CBT therapy can also be very beneficial when needing immediate strategies to improve our mental health.
Also, by naming something and shedding light on our shadow parts, we de-shame secrets and stories in a safe environment. Something that was really important for me as I struggled a lot with shame and keeping things un-expressed.
Life coaching definitely also helped me gain new perspectives, as well as adjust my habits and thinking.
All the work I did with therapists and coaches served as an entry into exploring my psyche and unhealthy thinking patterns.
Why Talk Therapy + Life Coaching Don’t Work
We are not just our minds - even though Western culture tries to make us believe that.
The thing with talk therapy and coaching is -
We stay on the level of the mind and try to intellectually understand and change things that happened on an emotional and somatic level.
As Bessel van der Kolk’s book title says: “The body keeps the score.” Trauma and big emotional experiences are stored in our physical body, our nervous system and our emotional body. Unprocessed and unexpressed emotions don’t just disappear, they are buffered.
When the body holds the memory of the trauma, people can get stuck in chronic fight, flight, freeze responses in the body which cause a variety of physical, mental, and relational issues to occur.
““We have learned that trauma is not just an event that took place sometime in the past; it is also the imprint left by that experience on mind, brain, and body. This imprint has ongoing consequences for how the human organism manages to survive in the present.
(…)
Psychologists usually try to help people use insight and understanding to manage their behavior. However, neuroscience research shows that very few psychological problems are the result of defects in understanding; most originate in pressures from deeper regions in the brain that drive our perception and attention. When the alarm bell of the emotional brain keeps signaling that you are in danger, no amount of insight will silence it.”
- Bessel van der Kolk
Most developmental and shock trauma can't be treated linguistically, it can't be processed 'as a story' before it is processed somatically.

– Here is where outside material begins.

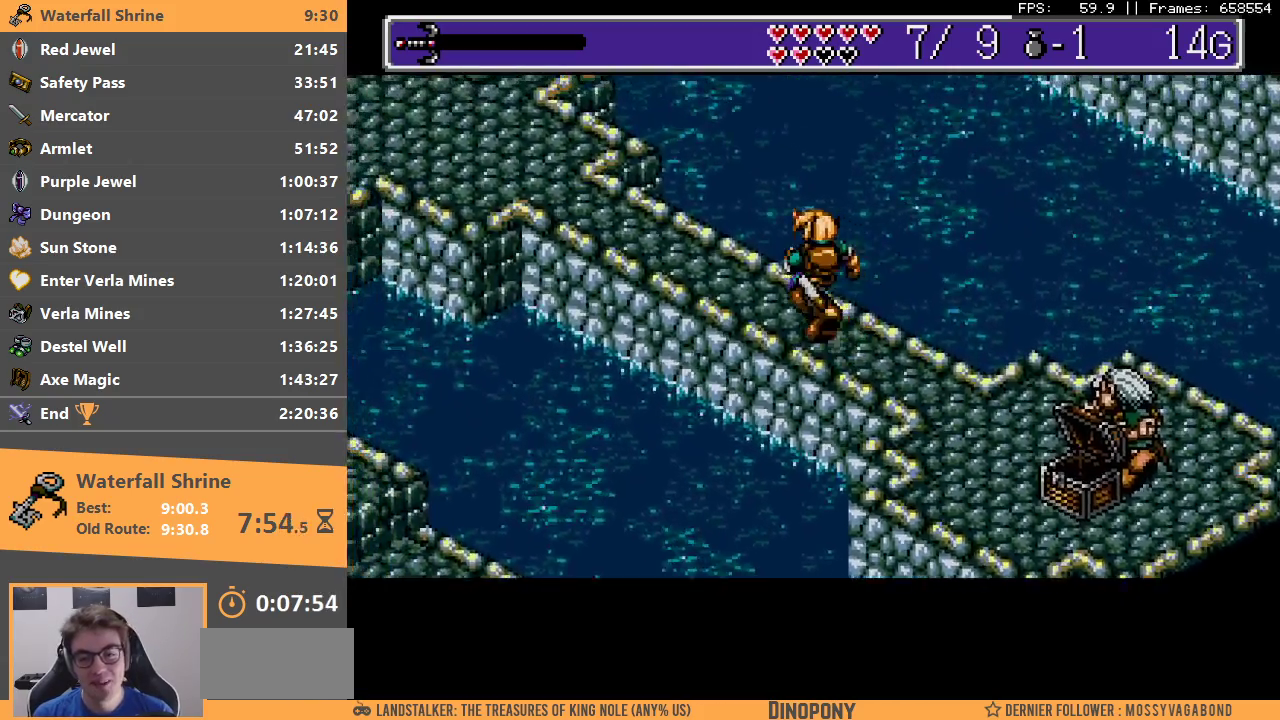
{"buttons": [], "events": []}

Talk therapy is considered a “top down” approach, as it relies heavily on verbal expression and cognitive functioning. Talk therapy often heavily relies on intellectual insights for change and for talking as growth. Also, it can encourage people to get stuck in patterns of thought or narratives that do not serve them for their evolution.
A big reason we get stuck with talk therapy is also because a lot of trauma happened to us before we were able to speak or before we were able to form distinct memories of the experience. Some big experiences are buffered in our bodies purely somatically and as an emotion, eg. pre-verbal trauma, birth trauma, pre-natal trauma or even ancestral trauma that was passed on to us (it is said that trauma is passed on through seven generations).
On top of all that, the things we struggle to change usually sit in the unconscious. But talk therapy and coaching usually only help us access conscious material, which only makes up about 5-10% of our total mind.
Plus, never once did I explore nutrition in therapy, though it can deeply affect mental health.
Medication is often prescribed as a first stop instead of a last resort (which in some very serious cases might be necessary).
A lot of therapy also doesn’t teach easily available and incredibly powerful tools of how to regulate the body's nervous system, which is often a driving factor in anxiety.
Lastly, many life coaches and even therapists are not trauma-informed or trained in trauma awareness.
Beyond Talk Therapy: The Alternatives
There is so much more beyond talk therapy that I have found way more effective on my journey to lasting transformation and healing.
I have divided them into two categories:
Somatic modalities to heal and reprogram our nervous system and stress responses in our bodies.
Practices that help us access our subconscious mind.
Somatic Therapy Approaches
Somatic psychotherapy instead works from the “bottom up”– reducing stress and anxiety physiologically, through changing the autonomic nervous system and discharging trauma.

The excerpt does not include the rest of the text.